Hi, all. I have done some testing by calling copy_if function on both gpu and cpu data.
I have found when using gpu data, thrust::copy_if is really slow. Here is the result:
using GPU looping: 900 us
using CPU looping: 10 us
On Ubuntu 14.04, cuda-8.0, driver 384.130, device is Tesla P4.
/usr/local/cuda/bin/nvcc -arch=sm_61 -std=c++11 -O2 copy_if.cu -o output
Below is the code of copy_if.cu:
#include <chrono>
#include <cstddef>
#include <cstdlib>
#include <iostream>
#include <string>
#include <thrust/device_vector.h>
#include <thrust/execution_policy.h>
#include <thrust/functional.h>
struct dummy {
__host__ __device__
bool operator()(const int index) { return true; }
};
int main() {
cudaStream_t stream;
cudaStreamCreate(&stream);
int num = 56670;
int *origin_gpu;
cudaMalloc(&origin_gpu, num * sizeof(int));
int *idx_gpu;
cudaMalloc(&idx_gpu, num * sizeof(int));
int *origin_cpu = (int *)malloc(num * sizeof(int));
int *idx_cpu = (int *)malloc(num * sizeof(int));
auto start = std::chrono::steady_clock::now();
thrust::device_ptr<int> origin_ptr(origin_gpu);
thrust::device_ptr<int> idx_ptr(idx_gpu);
auto end = std::chrono::steady_clock::now();
std::cout << "device_ptr: "
<< std::chrono::duration_cast<std::chrono::microseconds>(end-start).count()
<< " us"
<< std::endl;
{
for (int i=0; i<10; i++) {
start = std::chrono::steady_clock::now();
auto idx_end = thrust::copy_if(
origin_ptr,
origin_ptr + num,
idx_ptr,
dummy());
end = std::chrono::steady_clock::now();
std::cout << "copy_if gpu: "
<< std::chrono::duration_cast<std::chrono::microseconds>(end-start).count()
<< " us"
<< std::endl;
}
}
{
for (int i=0; i<10; i++) {
start = std::chrono::steady_clock::now();
auto idx_end = thrust::copy_if(
origin_cpu,
origin_cpu + num,
idx_cpu,
dummy());
end = std::chrono::steady_clock::now();
std::cout << "copy_if cpu: "
<< std::chrono::duration_cast<std::chrono::microseconds>(end-start).count()
<< " us"
<< std::endl;
}
}
cudaFree(origin_gpu);
cudaFree(idx_gpu);
free(origin_cpu);
free(idx_cpu);
cudaError_t error = cudaGetLastError();
if (error != cudaSuccess) {
std::cerr << cudaGetErrorString(error) << std::endl;
exit(EXIT_FAILURE);
}
return 0;
}

Data under study —
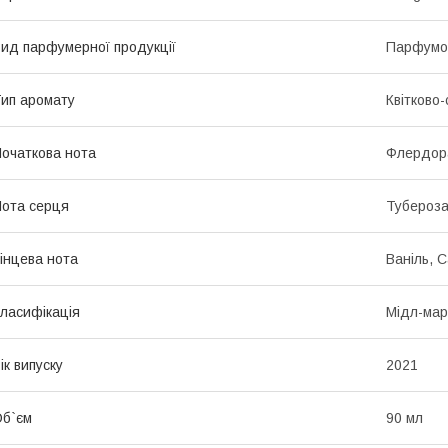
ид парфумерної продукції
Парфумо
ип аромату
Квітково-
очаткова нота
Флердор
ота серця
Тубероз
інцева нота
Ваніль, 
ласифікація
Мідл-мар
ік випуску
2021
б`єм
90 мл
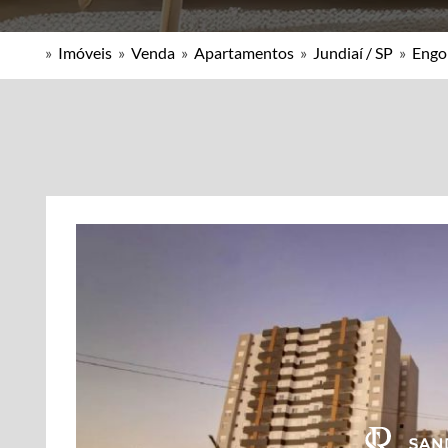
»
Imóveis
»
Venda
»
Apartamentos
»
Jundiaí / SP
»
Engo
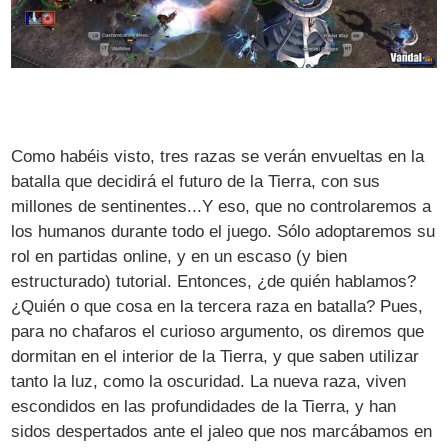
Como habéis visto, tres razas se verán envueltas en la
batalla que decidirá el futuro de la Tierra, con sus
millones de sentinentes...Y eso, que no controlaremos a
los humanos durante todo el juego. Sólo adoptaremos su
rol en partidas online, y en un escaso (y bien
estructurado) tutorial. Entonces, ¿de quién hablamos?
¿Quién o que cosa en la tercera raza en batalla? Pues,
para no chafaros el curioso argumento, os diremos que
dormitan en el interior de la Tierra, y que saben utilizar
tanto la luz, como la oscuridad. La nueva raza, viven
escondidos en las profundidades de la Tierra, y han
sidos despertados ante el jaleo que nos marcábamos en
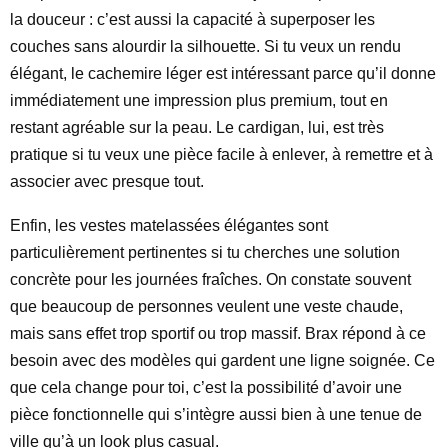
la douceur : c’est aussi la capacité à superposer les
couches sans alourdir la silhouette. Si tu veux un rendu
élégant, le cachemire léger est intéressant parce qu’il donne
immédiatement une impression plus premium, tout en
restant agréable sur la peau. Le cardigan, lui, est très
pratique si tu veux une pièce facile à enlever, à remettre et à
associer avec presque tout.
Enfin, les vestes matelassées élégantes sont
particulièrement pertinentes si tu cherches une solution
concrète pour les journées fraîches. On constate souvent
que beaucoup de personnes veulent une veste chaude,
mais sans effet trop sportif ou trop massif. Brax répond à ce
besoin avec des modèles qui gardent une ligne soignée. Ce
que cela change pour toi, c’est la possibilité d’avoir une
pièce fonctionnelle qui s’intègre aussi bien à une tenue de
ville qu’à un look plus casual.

Activity list —
[a] List every header file that the code in the copy_if post includes.
[b] According to the copy_if post, on which device was the test run?
The rows were drawn from a source unrelated to the copy_if post.

Responses by task —
[a]
chrono
cstddef
cstdlib
iostream
string
thrust/device_vector.h
thrust/execution_policy.h
thrust/functional.h

[b] A Tesla P4.